Segundo o estudo, «La creación de valor en la empresa familiar europea cotizada», de Serrano & Letamendia, de 2012, os especialistas apontam como principal fator diferenciador dessas organizações, a possibilidade de maximização dos benefícios económicos, podendo coexistir com o alcançar de outros objetivos não económicos importantes, como a possibilidade de empregar outros membros da família ou de deixar o seu legado às gerações futuras, sendo que a literatura considera estes benefícios não económicos como riqueza socio emocional. A literatura existente sobre empresas familiares é bastante clara, ao determinar os aspetos positivos e negativos dessa ênfase na preservação da riqueza socio emocional, que acionistas familiares colocam na criação de valor. Por exemplo, ao tentar garantir a influência da família na empresa, os acionistas podem decidir que cargos de alta responsabilidade sejam ocupados por familiares, mesmo que estes não reúnam as competências adequadas. No entanto, isso pode ajudar a reduzir os custos de agência, pois não há separação entre propriedade e gestão.

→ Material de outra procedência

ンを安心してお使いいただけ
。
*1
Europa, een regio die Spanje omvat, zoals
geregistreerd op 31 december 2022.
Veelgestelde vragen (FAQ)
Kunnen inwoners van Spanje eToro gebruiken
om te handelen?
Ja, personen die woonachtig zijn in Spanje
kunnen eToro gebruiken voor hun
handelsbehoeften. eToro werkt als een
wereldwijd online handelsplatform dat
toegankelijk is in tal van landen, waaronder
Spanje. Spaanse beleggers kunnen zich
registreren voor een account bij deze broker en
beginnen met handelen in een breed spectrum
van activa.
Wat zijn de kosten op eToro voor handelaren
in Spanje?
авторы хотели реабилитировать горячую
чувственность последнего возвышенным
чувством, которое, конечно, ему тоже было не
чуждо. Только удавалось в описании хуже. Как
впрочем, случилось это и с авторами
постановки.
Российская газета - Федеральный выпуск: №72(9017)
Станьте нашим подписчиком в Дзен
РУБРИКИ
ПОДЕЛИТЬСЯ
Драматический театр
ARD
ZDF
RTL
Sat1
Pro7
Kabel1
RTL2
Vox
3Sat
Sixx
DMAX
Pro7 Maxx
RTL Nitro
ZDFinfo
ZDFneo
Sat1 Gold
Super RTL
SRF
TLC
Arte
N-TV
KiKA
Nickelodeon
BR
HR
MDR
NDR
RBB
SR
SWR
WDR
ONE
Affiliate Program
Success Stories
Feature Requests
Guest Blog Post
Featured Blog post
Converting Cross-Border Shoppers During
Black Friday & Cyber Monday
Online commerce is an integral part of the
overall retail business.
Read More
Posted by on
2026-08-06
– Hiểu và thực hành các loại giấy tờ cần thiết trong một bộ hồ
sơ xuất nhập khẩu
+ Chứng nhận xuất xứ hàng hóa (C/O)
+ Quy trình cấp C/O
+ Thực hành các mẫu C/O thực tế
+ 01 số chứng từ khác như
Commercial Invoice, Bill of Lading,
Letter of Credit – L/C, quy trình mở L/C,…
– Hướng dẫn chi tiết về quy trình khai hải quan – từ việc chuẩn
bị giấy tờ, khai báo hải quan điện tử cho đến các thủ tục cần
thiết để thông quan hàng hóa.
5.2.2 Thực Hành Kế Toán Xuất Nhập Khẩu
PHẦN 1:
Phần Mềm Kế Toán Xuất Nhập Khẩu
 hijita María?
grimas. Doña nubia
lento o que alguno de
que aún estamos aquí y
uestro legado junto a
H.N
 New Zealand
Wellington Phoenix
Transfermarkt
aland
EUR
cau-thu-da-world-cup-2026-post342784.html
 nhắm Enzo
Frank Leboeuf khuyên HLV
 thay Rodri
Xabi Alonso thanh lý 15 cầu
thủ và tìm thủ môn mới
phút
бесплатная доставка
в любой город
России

TABELA 7.3.1: Adaptado de “Aspetos positivos e negativos da Riqueza Socio Emocional”,

Cristina Cruz Serrano (2012)

Pode considerar-se que a principal questão em torno do “efeito familiar” seja o facto de ser expectável que este crie mais efeitos positivos do que negativos, podendo ou não este ser de natureza económica. Os efeitos positivos derivados do objetivo de preservação da riqueza socio emocional pelos proprietários familiares (refletidos, por exemplo, na existência de custos mais baixos de agência, de um maior compromisso dos acionistas e familiares com o projeto empresarial ou de uma visão de mais longo prazo), superam em larga escala os efeitos negativos, derivados do possível conflito de interesses entre os objetivos socioemocionais e os puramente financeiros. Este conflito é, tradicionalmente, considerado como uma expropriação dos direitos dos acionistas minoritários pela família Morck & Yeung (2003).